I learned of the self-portrait/camouflage paintings in 1989, when I purchased David Bourdon’s monograph Warhol4 and the catalogue to the Andy Warhol: A Retrospective exhibition,5 both of which include a reproduction of one. The first actual example I saw was similar to the piece in A Retrospective – a green/gray/black camouflage variation – at the San Francisco Museum of Modern Art in From A to B and Back Again in 2019. I spent more time in front of that painting than I did looking at any other post-’60s work in the show.

The strongest of the 1986 Self-Portraits are not only on a par with Warhol’s best work from the ’60s, but are also among the most powerful self-portraits made by anyone, ever. As to which is my favorite among the many diverse pieces in the series, the red painting that appeared on the Art in America cover still has the ability, even in reproduction, to take my breath away. I find it to be the most potent of the single-color-plus-black paintings in the series – not because it was the first with which I became familiar, but because it very well may be the best.

However, the self-portrait/camouflage pieces are particularly effective, as the camouflage adds the intimation that there is more present than what one can see – that the “Andy Warhol” persona is a cover.6 I haven’t seen any actual red/pink camouflage variations like the one pictured in Bourdon’s book, but based on the reproductions, I prefer them to the other camouflage color combinations.7 With the predominance of red, they echo the red painting I like so much, and they also feature the stark black backgrounds that contribute to the immediacy of the image.

This red/pink camouflage Self-Portrait, along with others from the series and some of his concurrent Camouflage and Last Supper paintings, suggests that Warhol was invigorated and, had he lived, could have entered an artistic renaissance in the third act of his career. If only.

 

1 Admittedly, although Warhol’s death hit me pretty hard, fifty-eight seemed pretty old at the time – such is the folly of youth. Death was a recurring theme in Warhol’s art throughout his career, starting with the hand-painted 129 Die in Jet (Plane Crash) in 1962.

2 I would later see others in Andy Warhol: Portraits at the Crocker Art Museum (2016) and in From A to B and Back Again at the San Francisco Museum of Modern Art (2019).

3 The others are the Oxidation, Shadow, Egg, Yarn, and Rorschach works, all of which are still relatively unknown.

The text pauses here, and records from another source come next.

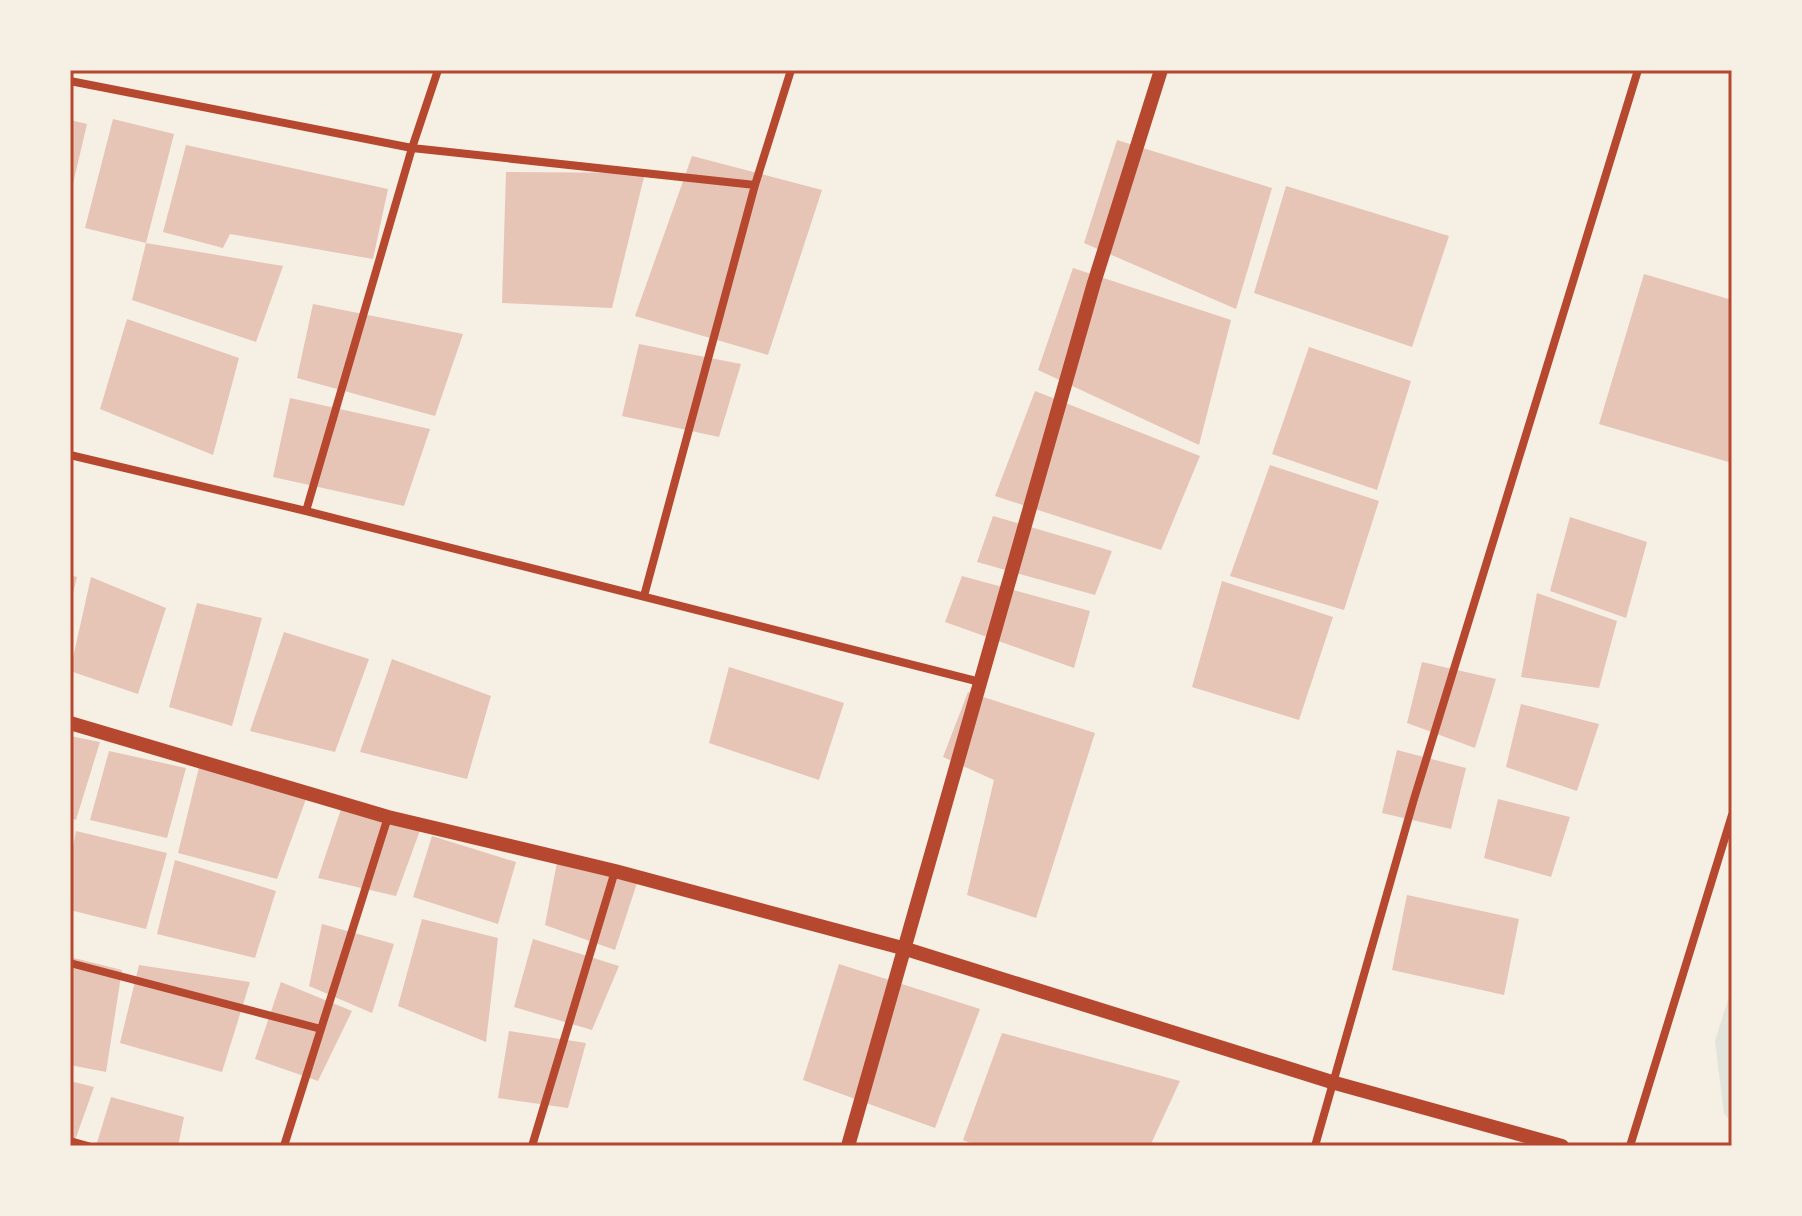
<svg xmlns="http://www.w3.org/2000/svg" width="1802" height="1216" font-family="'DejaVu Sans',sans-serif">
	<rect width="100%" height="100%" fill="#f6efe4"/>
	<!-- green -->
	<path fill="#e2e4dc" d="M 1732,987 L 1732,1122 L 1724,1114 L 1715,1041 Z"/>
	<!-- building -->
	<path fill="#e6c5b7" d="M 113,119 L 174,134 L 146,243 L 85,228 Z
		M 70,120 L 87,124 L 71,192 L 70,192 Z
		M 1117,140 L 1272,188 L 1236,309 L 1084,243 Z
		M 186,145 L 388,189 L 373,259 L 230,234 L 223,248 L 163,232 Z
		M 692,156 L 822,190 L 768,355 L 635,316 Z
		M 506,172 L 645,173 L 612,308 L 502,303 Z
		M 1286,186 L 1449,236 L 1412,347 L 1254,293 Z
		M 146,243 L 283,266 L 256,342 L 132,300 Z
		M 1073,268 L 1231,320 L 1199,445 L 1038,370 Z
		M 1644,274 L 1732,300 L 1732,463 L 1599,424 Z
		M 313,304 L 463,334 L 435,416 L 297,378 Z
		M 127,319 L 239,358 L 213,455 L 100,409 Z
		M 639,344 L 741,364 L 719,437 L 622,416 Z
		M 1309,347 L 1411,381 L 1377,490 L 1272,454 Z
		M 1035,391 L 1200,456 L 1161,550 L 995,496 Z
		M 290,398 L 430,429 L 404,506 L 273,477 Z
		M 1270,465 L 1379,501 L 1344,610 L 1230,576 Z
		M 993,516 L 1112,551 L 1095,595 L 977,562 Z
		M 1570,517 L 1647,542 L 1626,618 L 1550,591 Z
		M 70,575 L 77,577 L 71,601 L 70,601 Z
		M 962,576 L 1090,611 L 1074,668 L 945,622 Z
		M 91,577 L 166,608 L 138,694 L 70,671 Z
		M 1222,581 L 1333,617 L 1299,720 L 1192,687 Z
		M 1537,593 L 1617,621 L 1599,688 L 1521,677 Z
		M 197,603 L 262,618 L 232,726 L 169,707 Z
		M 284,632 L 369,659 L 335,752 L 250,731 Z
		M 392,659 L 491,696 L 467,779 L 360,752 Z
		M 1422,662 L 1496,679 L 1475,748 L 1407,723 Z
		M 729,667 L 844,703 L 819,780 L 709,743 Z
		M 968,692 L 1095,733 L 1036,918 L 967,895 L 994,780 L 943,757 Z
		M 1521,704 L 1599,724 L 1577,791 L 1506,767 Z
		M 70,736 L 100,742 L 76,820 L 70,818 Z
		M 1397,750 L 1466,768 L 1451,829 L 1382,813 Z
		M 109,751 L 186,768 L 167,838 L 90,820 Z
		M 199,767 L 306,799 L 277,879 L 178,853 Z
		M 1498,799 L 1570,817 L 1551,877 L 1484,858 Z
		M 343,803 L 422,825 L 396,896 L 318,878 Z
		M 76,831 L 167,853 L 146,929 L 70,910 L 70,862 Z
		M 432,836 L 516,862 L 498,924 L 413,897 Z
		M 558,857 L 637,883 L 615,950 L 545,925 Z
		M 175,860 L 276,891 L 255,958 L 157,934 Z
		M 1407,895 L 1519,919 L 1504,995 L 1392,970 Z
		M 422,919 L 498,938 L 486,1042 L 398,1006 Z
		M 322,924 L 394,944 L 372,1013 L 309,986 Z
		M 533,939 L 619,966 L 592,1030 L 514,1007 Z
		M 70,957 L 122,970 L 106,1072 L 70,1065 Z
		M 839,964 L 980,1009 L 935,1128 L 803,1080 Z
		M 139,965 L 250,982 L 222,1072 L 120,1043 Z
		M 281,982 L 352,1011 L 318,1081 L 255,1059 Z
		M 509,1031 L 586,1043 L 568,1108 L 498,1098 Z
		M 1002,1033 L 1180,1081 L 1150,1146 L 977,1146 L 963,1140 Z
		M 70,1081 L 94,1087 L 73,1146 L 70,1146 Z
		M 111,1097 L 184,1117 L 178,1146 L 96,1146 Z"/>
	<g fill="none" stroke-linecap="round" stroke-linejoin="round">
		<!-- minor -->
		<path stroke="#b5482f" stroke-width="8" d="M 70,81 L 412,148 L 755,185
			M 70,455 L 306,511 L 980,682
			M 306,511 L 412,148 L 438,70
			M 644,596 L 755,185 L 791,70
			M 70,963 L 321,1029
			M 70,1141 L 88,1146
			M 284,1146 L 388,817
			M 532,1146 L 615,871
			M 1315,1146 L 1414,799 L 1638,70
			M 1630,1146 L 1732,815"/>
		<!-- tertiary -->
		<path stroke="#b5482f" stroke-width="14" d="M 70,723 L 388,817 L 615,871 L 906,949 L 1335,1083 L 1562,1146
			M 848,1146 L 1094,283 L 1161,70"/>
	</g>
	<!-- border -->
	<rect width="1802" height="1216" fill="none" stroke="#f6efe4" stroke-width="144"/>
	<rect x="72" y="72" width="1658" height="1072" fill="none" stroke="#b5482f" stroke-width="3"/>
</svg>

4 Abrams, 1989. If one could only own one book on Warhol, this wouldn’t be a bad choice – lots of color reproductions and documentary photographs, an informative and entertaining text, plus a hysterical front cover photo of Warhol in a closet.

5 The Museum of Modern Art, New York, 1989. Although I was aware of the show during its two runs in the US, I did not see it. Sadly, a trip to New York City or Chicago just wasn’t in the cards.

6 Although this would seem to be obvious, over the years I’ve heard many rants about things he’d said, even though he was rarely able to stay completely in character – sometimes he could barely contain his laughter.

7 When these paintings were made, red and pink was an unfamiliar and unexpected color scheme for the pattern. In the decades since, brightly-colored camouflage has become more common, particularly in fashion – influenced, I’m sure, by Warhol’s paintings.